The model maintains its significance in regards to whether race in a state has an affect on average arrests rates. We do however see an increase in average arrests rate when considering the amount of blacks in a state.
m3_lme <- lme(Arrestsrate_per100k ~ white + black, data = crimedatabyrace1, random = ~ white|statename, method = "ML")
summary(m3_lme)
Linear mixed-effects model fit by maximum likelihood
Data: crimedatabyrace1
AIC BIC logLik
231549.7 231602.1 -115767.8
Random effects:
Formula: ~white | statename
Structure: General positive-definite, Log-Cholesky parametrization
StdDev Corr
(Intercept) 9.105658e+02 (Intr)
white 4.388536e-04 0.007
Residual 1.492466e+03
Fixed effects: Arrestsrate_per100k ~ white + black
Value Std.Error DF t-value p-value
(Intercept) 3243.489 136.99458 13205 23.676037 0.0000
white 0.000 0.00014 13205 0.664813 0.5062
black 0.000 0.00038 13205 -0.589313 0.5557
Correlation:
(Intr) white
white -0.045
black 0.015 -0.581
Standardized Within-Group Residuals:
Min Q1 Med Q3 Max
-3.2500378 -0.6334179 -0.1185085 0.5120136 10.6384636
Number of Observations: 13253
Number of Groups: 46
htmlreg(list(AR, m1_lme, m2_lme, m3_lme))

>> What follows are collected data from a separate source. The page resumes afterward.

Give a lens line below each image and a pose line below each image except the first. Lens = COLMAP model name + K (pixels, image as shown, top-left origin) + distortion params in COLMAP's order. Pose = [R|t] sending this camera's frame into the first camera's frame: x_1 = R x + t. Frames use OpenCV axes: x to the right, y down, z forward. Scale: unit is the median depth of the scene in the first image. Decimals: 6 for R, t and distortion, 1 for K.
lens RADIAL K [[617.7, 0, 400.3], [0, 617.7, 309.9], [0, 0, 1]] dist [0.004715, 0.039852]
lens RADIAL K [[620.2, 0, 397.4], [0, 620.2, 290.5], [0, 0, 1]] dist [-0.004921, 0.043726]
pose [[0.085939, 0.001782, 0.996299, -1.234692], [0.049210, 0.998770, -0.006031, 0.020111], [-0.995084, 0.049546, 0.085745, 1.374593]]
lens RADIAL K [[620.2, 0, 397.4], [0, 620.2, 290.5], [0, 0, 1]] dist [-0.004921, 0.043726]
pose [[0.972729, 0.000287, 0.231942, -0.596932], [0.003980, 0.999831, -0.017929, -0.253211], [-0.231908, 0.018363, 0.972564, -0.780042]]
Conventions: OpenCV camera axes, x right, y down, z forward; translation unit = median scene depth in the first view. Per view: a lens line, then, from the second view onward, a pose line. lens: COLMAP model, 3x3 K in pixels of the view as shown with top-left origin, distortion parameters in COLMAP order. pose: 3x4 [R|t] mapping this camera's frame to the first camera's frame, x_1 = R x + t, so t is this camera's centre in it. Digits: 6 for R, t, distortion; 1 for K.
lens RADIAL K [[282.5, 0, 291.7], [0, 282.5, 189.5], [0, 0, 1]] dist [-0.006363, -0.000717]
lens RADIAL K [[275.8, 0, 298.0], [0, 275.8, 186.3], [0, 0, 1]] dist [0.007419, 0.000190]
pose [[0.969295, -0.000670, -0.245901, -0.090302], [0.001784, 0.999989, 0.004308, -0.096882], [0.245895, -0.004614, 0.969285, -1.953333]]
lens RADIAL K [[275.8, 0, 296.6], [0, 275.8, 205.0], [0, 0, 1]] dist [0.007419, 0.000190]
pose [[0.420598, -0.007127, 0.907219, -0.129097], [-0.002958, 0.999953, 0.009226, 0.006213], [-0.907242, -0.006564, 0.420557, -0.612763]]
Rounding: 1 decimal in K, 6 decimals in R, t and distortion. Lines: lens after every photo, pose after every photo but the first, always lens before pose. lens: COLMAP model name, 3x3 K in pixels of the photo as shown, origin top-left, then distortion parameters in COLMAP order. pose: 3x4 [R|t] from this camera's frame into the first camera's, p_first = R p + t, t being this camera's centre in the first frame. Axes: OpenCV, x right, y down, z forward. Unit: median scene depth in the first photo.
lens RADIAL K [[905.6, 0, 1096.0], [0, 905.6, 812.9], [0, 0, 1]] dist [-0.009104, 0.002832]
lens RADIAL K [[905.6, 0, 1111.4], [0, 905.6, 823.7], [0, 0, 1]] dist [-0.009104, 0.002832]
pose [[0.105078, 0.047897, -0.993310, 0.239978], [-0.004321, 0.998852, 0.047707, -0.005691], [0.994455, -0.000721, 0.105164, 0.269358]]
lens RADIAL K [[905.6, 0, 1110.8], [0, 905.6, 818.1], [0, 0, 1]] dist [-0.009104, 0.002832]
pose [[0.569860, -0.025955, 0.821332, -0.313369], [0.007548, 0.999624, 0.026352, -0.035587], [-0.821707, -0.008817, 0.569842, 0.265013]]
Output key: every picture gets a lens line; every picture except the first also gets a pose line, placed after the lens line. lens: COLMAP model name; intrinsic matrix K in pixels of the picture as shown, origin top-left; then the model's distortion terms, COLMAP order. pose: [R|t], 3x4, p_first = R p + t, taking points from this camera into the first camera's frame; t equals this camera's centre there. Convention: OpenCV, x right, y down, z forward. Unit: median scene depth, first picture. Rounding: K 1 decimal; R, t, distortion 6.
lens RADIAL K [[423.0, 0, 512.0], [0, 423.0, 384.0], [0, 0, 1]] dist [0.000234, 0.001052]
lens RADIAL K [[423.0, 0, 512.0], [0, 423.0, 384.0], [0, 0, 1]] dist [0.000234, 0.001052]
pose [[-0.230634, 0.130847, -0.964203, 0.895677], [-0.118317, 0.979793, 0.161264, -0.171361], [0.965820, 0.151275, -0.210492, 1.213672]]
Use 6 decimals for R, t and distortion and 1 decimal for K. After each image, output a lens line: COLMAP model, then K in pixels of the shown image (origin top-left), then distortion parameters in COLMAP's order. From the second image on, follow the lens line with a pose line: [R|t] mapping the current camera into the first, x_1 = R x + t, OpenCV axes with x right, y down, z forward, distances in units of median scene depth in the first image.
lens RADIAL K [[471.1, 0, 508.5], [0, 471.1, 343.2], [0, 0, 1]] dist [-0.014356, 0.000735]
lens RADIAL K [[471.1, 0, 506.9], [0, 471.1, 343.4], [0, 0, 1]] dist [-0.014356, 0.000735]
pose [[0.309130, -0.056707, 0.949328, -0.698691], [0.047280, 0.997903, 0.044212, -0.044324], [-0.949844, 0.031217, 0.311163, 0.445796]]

| Model 1 | Model 2 | Model 3 | Model 4 | ||
|---|---|---|---|---|---|
| (Intercept) | 3163.41*** | 3245.79*** | 3244.62*** | 3243.49*** | |
| (16.34) | (136.54) | (136.91) | (136.99) | ||
| white | 0.00 | -0.00 | 0.00 | 0.00 | |
| (0.00) | (0.00) | (0.00) | (0.00) | ||
| black | -0.00 | ||||
| (0.00) | |||||
| R2 | 0.00 | ||||
| Adj. R2 | -0.00 | ||||
| Num. obs. | 13253 | 13253 | 13253 | 13253 | |
| RMSE | 1744.39 | ||||
| AIC | 231552.35 | 231548.00 | 231549.66 | ||
| BIC | 231582.32 | 231592.95 | 231602.10 | ||
| Log Likelihood | -115772.18 | -115768.00 | -115767.83 | ||
| Num. groups | 46 | 46 | 46 | ||
| p < 0.001, p < 0.01, p < 0.05 | |||||
Conclusion: As we can see the lowest AIC means best fit and in this report that is the random intercept model 3. In this report we see that race within states has very little effect on the average arrests rates per 100k population. However in the final model when we now took a look at the amount of blacks in a state we did see an increase in average arrests rates in that state. Through further analysis one will be able to measure average arrests rate by sex and other races.